15. Increasing health care costs is another emerging issue. Presently, the main source of funding for health care services is from general taxation, and health funds are procured from the federal budget. Healthcare costs in the public sector are heavily subsidized by the government. Fees collected amount to less than 5% of the Ministry of Health’s annual operating expenses. We have conducted more than a dozen studies on healthcare financing since 1984. But because healthcare financing in itself can have a powerful impact on the development and future direction of health care, we need to consider the various options carefully. The stakeholders, healthcare providers and the people will be consulted.
16. Finally, we need to consider newly emerging global public health threats. As a member of the global village, Malaysia is not immune from threats facing the whole world as a result of human activities and rapid international spread of infectious diseases or their vectors.

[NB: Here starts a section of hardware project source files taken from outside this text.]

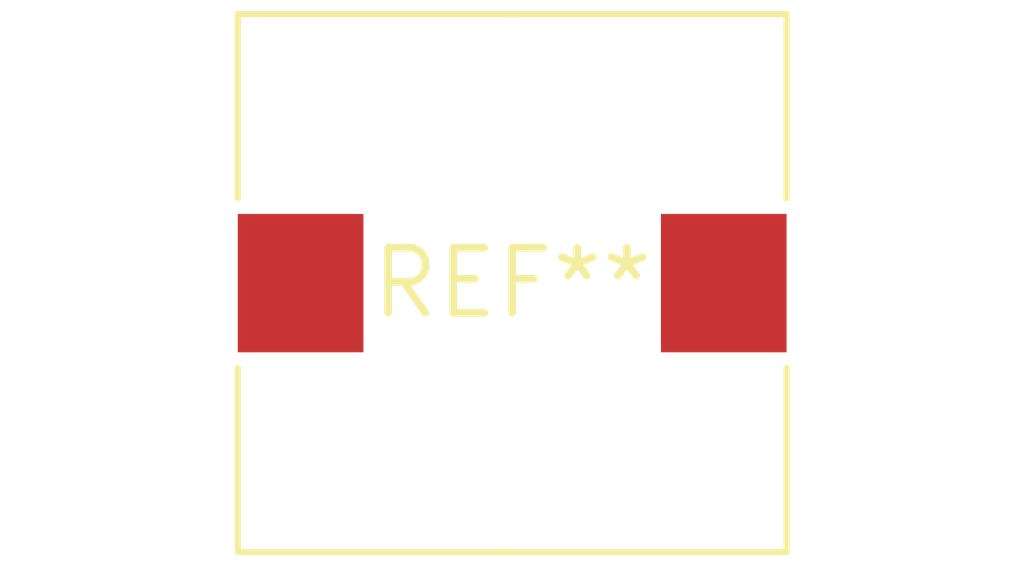
<source format=kicad_pcb>
(kicad_pcb (version 20240108) (generator pcbnew)

  (general
    (thickness 1.6)
  )

  (paper "A4")
  (layers
    (0 "F.Cu" signal)
    (31 "B.Cu" signal)
    (32 "B.Adhes" user "B.Adhesive")
    (33 "F.Adhes" user "F.Adhesive")
    (34 "B.Paste" user)
    (35 "F.Paste" user)
    (36 "B.SilkS" user "B.Silkscreen")
    (37 "F.SilkS" user "F.Silkscreen")
    (38 "B.Mask" user)
    (39 "F.Mask" user)
    (40 "Dwgs.User" user "User.Drawings")
    (41 "Cmts.User" user "User.Comments")
    (42 "Eco1.User" user "User.Eco1")
    (43 "Eco2.User" user "User.Eco2")
    (44 "Edge.Cuts" user)
    (45 "Margin" user)
    (46 "B.CrtYd" user "B.Courtyard")
    (47 "F.CrtYd" user "F.Courtyard")
    (48 "B.Fab" user)
    (49 "F.Fab" user)
    (50 "User.1" user)
    (51 "User.2" user)
    (52 "User.3" user)
    (53 "User.4" user)
    (54 "User.5" user)
    (55 "User.6" user)
    (56 "User.7" user)
    (57 "User.8" user)
    (58 "User.9" user)
  )

  (setup
    (pad_to_mask_clearance 0)
    (pcbplotparams
      (layerselection 0x00010fc_ffffffff)
      (plot_on_all_layers_selection 0x0000000_00000000)
      (disableapertmacros false)
      (usegerberextensions false)
      (usegerberattributes false)
      (usegerberadvancedattributes false)
      (creategerberjobfile false)
      (dashed_line_dash_ratio 12.000000)
      (dashed_line_gap_ratio 3.000000)
      (svgprecision 4)
      (plotframeref false)
      (viasonmask false)
      (mode 1)
      (useauxorigin false)
      (hpglpennumber 1)
      (hpglpenspeed 20)
      (hpglpendiameter 15.000000)
      (dxfpolygonmode false)
      (dxfimperialunits false)
      (dxfusepcbnewfont false)
      (psnegative false)
      (psa4output false)
      (plotreference false)
      (plotvalue false)
      (plotinvisibletext false)
      (sketchpadsonfab false)
      (subtractmaskfromsilk false)
      (outputformat 1)
      (mirror false)
      (drillshape 1)
      (scaleselection 1)
      (outputdirectory "")
    )
  )

  (net 0 "")

  (footprint "L_Wuerth_HCM-1052" (layer "F.Cu") (at 0 0))

)

</source>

This has necessitated not only regional cooperation for health with countries within the ASEAN region but also within the Western Pacific Region of the WHO and the world.
17. In conclusion, ladies and gentlemen, Malaysia’s successes in uplifting the health status of her population, rivalling that of the developed countries, are in part attributable to the government’s philosophy of consciously adopting Primary Health Care as the thrust of the health care system. Not only has the Ministry increased the number of modern healthcare facilities to improve physical and geographical coverage, it has also expanded the range of services provided. These services now include promotive, preventive, curative and rehabilitative care, far beyond the few basic elements of primary health care services originally envisaged by the Alma Ata Declaration.
18. I understand that participants at this Conference, comprising the various stakeholders in Primary Health Care, have sat down and formulated a Declaration that will serve as a guide in formulating and strengthening respective implementation plans. I will be pleased to receive it from you.
19. On that note, ladies and gentlemen, I have pleasure in declaring open your National Conference on Primary Health Care. Thank you.